──────── Data provided

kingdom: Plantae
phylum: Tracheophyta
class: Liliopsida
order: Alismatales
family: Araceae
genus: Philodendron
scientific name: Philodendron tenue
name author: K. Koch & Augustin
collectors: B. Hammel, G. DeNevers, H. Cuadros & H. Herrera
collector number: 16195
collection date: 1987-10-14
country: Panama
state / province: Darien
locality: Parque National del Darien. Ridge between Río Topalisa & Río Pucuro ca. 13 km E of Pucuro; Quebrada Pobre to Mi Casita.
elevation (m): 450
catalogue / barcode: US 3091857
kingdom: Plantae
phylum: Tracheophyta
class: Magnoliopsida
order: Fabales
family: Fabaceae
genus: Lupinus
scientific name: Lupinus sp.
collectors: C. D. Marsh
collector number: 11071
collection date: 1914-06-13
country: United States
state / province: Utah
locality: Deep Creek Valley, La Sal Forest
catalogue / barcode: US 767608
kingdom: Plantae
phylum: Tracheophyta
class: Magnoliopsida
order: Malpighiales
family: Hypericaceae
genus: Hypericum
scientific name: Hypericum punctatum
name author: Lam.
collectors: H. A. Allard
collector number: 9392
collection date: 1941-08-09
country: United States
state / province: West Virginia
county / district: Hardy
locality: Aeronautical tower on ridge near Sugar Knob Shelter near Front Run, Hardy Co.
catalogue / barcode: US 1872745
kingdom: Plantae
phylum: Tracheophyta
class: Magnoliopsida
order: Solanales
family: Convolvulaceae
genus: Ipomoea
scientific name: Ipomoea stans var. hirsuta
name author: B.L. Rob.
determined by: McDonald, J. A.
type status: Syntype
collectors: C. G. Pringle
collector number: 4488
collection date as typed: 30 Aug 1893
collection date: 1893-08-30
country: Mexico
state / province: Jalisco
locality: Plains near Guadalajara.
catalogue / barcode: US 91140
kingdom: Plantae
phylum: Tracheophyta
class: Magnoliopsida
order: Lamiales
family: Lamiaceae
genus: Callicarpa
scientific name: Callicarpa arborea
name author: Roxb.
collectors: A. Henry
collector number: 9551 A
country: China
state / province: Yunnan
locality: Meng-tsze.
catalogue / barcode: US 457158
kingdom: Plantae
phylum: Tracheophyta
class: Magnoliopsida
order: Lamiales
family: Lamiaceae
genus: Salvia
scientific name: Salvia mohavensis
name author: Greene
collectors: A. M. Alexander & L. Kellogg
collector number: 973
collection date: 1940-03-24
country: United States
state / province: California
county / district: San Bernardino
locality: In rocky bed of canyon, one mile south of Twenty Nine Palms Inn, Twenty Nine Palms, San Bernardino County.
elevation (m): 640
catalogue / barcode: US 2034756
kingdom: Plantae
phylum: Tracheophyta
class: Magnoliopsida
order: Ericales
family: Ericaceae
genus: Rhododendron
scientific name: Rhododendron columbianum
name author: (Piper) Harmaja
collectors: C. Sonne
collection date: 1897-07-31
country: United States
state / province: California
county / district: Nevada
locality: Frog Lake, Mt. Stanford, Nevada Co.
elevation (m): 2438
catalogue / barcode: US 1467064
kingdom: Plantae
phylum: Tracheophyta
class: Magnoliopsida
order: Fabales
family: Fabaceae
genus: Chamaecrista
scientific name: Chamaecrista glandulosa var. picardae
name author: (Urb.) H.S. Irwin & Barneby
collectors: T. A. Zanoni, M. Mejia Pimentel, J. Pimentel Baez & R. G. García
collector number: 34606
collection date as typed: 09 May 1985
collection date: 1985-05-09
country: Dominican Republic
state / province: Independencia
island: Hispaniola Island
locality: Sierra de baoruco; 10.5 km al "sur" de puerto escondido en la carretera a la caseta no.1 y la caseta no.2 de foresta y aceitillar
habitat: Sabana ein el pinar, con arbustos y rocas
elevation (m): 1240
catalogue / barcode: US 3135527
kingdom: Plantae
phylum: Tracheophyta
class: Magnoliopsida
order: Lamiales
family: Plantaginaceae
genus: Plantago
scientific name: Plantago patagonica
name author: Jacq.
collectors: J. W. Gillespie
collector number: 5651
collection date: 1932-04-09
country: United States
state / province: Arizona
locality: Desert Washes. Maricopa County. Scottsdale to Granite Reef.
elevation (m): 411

────────────────

* Work required *
Rewrite every line of the entries above as a Markdown table with the columns "Number" and "Line", giving each line a row number and omitting blank lines.

* Solution for this exercise *
| Number | Line |
|---|---|
| 1 | kingdom: Plantae |
| 2 | phylum: Tracheophyta |
| 3 | class: Liliopsida |
| 4 | order: Alismatales |
| 5 | family: Araceae |
| 6 | genus: Philodendron |
| 7 | scientific name: Philodendron tenue |
| 8 | name author: K. Koch & Augustin |
| 9 | collectors: B. Hammel, G. DeNevers, H. Cuadros & H. Herrera |
| 10 | collector number: 16195 |
| 11 | collection date: 1987-10-14 |
| 12 | country: Panama |
| 13 | state / province: Darien |
| 14 | locality: Parque National del Darien. Ridge between Río Topalisa & Río Pucuro ca. 13 km E of Pucuro; Quebrada Pobre to Mi Casita. |
| 15 | elevation (m): 450 |
| 16 | catalogue / barcode: US 3091857 |
| 17 | kingdom: Plantae |
| 18 | phylum: Tracheophyta |
| 19 | class: Magnoliopsida |
| 20 | order: Fabales |
| 21 | family: Fabaceae |
| 22 | genus: Lupinus |
| 23 | scientific name: Lupinus sp. |
| 24 | collectors: C. D. Marsh |
| 25 | collector number: 11071 |
| 26 | collection date: 1914-06-13 |
| 27 | country: United States |
| 28 | state / province: Utah |
| 29 | locality: Deep Creek Valley, La Sal Forest |
| 30 | catalogue / barcode: US 767608 |
| 31 | kingdom: Plantae |
| 32 | phylum: Tracheophyta |
| 33 | class: Magnoliopsida |
| 34 | order: Malpighiales |
| 35 | family: Hypericaceae |
| 36 | genus: Hypericum |
| 37 | scientific name: Hypericum punctatum |
| 38 | name author: Lam. |
| 39 | collectors: H. A. Allard |
| 40 | collector number: 9392 |
| 41 | collection date: 1941-08-09 |
| 42 | country: United States |
| 43 | state / province: West Virginia |
| 44 | county / district: Hardy |
| 45 | locality: Aeronautical tower on ridge near Sugar Knob Shelter near Front Run, Hardy Co. |
| 46 | catalogue / barcode: US 1872745 |
| 47 | kingdom: Plantae |
| 48 | phylum: Tracheophyta |
| 49 | class: Magnoliopsida |
| 50 | order: Solanales |
| 51 | family: Convolvulaceae |
| 52 | genus: Ipomoea |
| 53 | scientific name: Ipomoea stans var. hirsuta |
| 54 | name author: B.L. Rob. |
| 55 | determined by: McDonald, J. A. |
| 56 | type status: Syntype |
| 57 | collectors: C. G. Pringle |
| 58 | collector number: 4488 |
| 59 | collection date as typed: 30 Aug 1893 |
| 60 | collection date: 1893-08-30 |
| 61 | country: Mexico |
| 62 | state / province: Jalisco |
| 63 | locality: Plains near Guadalajara. |
| 64 | catalogue / barcode: US 91140 |
| 65 | kingdom: Plantae |
| 66 | phylum: Tracheophyta |
| 67 | class: Magnoliopsida |
| 68 | order: Lamiales |
| 69 | family: Lamiaceae |
| 70 | genus: Callicarpa |
| 71 | scientific name: Callicarpa arborea |
| 72 | name author: Roxb. |
| 73 | collectors: A. Henry |
| 74 | collector number: 9551 A |
| 75 | country: China |
| 76 | state / province: Yunnan |
| 77 | locality: Meng-tsze. |
| 78 | catalogue / barcode: US 457158 |
| 79 | kingdom: Plantae |
| 80 | phylum: Tracheophyta |
| 81 | class: Magnoliopsida |
| 82 | order: Lamiales |
| 83 | family: Lamiaceae |
| 84 | genus: Salvia |
| 85 | scientific name: Salvia mohavensis |
| 86 | name author: Greene |
| 87 | collectors: A. M. Alexander & L. Kellogg |
| 88 | collector number: 973 |
| 89 | collection date: 1940-03-24 |
| 90 | country: United States |
| 91 | state / province: California |
| 92 | county / district: San Bernardino |
| 93 | locality: In rocky bed of canyon, one mile south of Twenty Nine Palms Inn, Twenty Nine Palms, San Bernardino County. |
| 94 | elevation (m): 640 |
| 95 | catalogue / barcode: US 2034756 |
| 96 | kingdom: Plantae |
| 97 | phylum: Tracheophyta |
| 98 | class: Magnoliopsida |
| 99 | order: Ericales |
| 100 | family: Ericaceae |
| 101 | genus: Rhododendron |
| 102 | scientific name: Rhododendron columbianum |
| 103 | name author: (Piper) Harmaja |
| 104 | collectors: C. Sonne |
| 105 | collection date: 1897-07-31 |
| 106 | country: United States |
| 107 | state / province: California |
| 108 | county / district: Nevada |
| 109 | locality: Frog Lake, Mt. Stanford, Nevada Co. |
| 110 | elevation (m): 2438 |
| 111 | catalogue / barcode: US 1467064 |
| 112 | kingdom: Plantae |
| 113 | phylum: Tracheophyta |
| 114 | class: Magnoliopsida |
| 115 | order: Fabales |
| 116 | family: Fabaceae |
| 117 | genus: Chamaecrista |
| 118 | scientific name: Chamaecrista glandulosa var. picardae |
| 119 | name author: (Urb.) H.S. Irwin & Barneby |
| 120 | collectors: T. A. Zanoni, M. Mejia Pimentel, J. Pimentel Baez & R. G. García |
| 121 | collector number: 34606 |
| 122 | collection date as typed: 09 May 1985 |
| 123 | collection date: 1985-05-09 |
| 124 | country: Dominican Republic |
| 125 | state / province: Independencia |
| 126 | island: Hispaniola Island |
| 127 | locality: Sierra de baoruco; 10.5 km al "sur" de puerto escondido en la carretera a la caseta no.1 y la caseta no.2 de foresta y aceitillar |
| 128 | habitat: Sabana ein el pinar, con arbustos y rocas |
| 129 | elevation (m): 1240 |
| 130 | catalogue / barcode: US 3135527 |
| 131 | kingdom: Plantae |
| 132 | phylum: Tracheophyta |
| 133 | class: Magnoliopsida |
| 134 | order: Lamiales |
| 135 | family: Plantaginaceae |
| 136 | genus: Plantago |
| 137 | scientific name: Plantago patagonica |
| 138 | name author: Jacq. |
| 139 | collectors: J. W. Gillespie |
| 140 | collector number: 5651 |
| 141 | collection date: 1932-04-09 |
| 142 | country: United States |
| 143 | state / province: Arizona |
| 144 | locality: Desert Washes. Maricopa County. Scottsdale to Granite Reef. |
| 145 | elevation (m): 411 |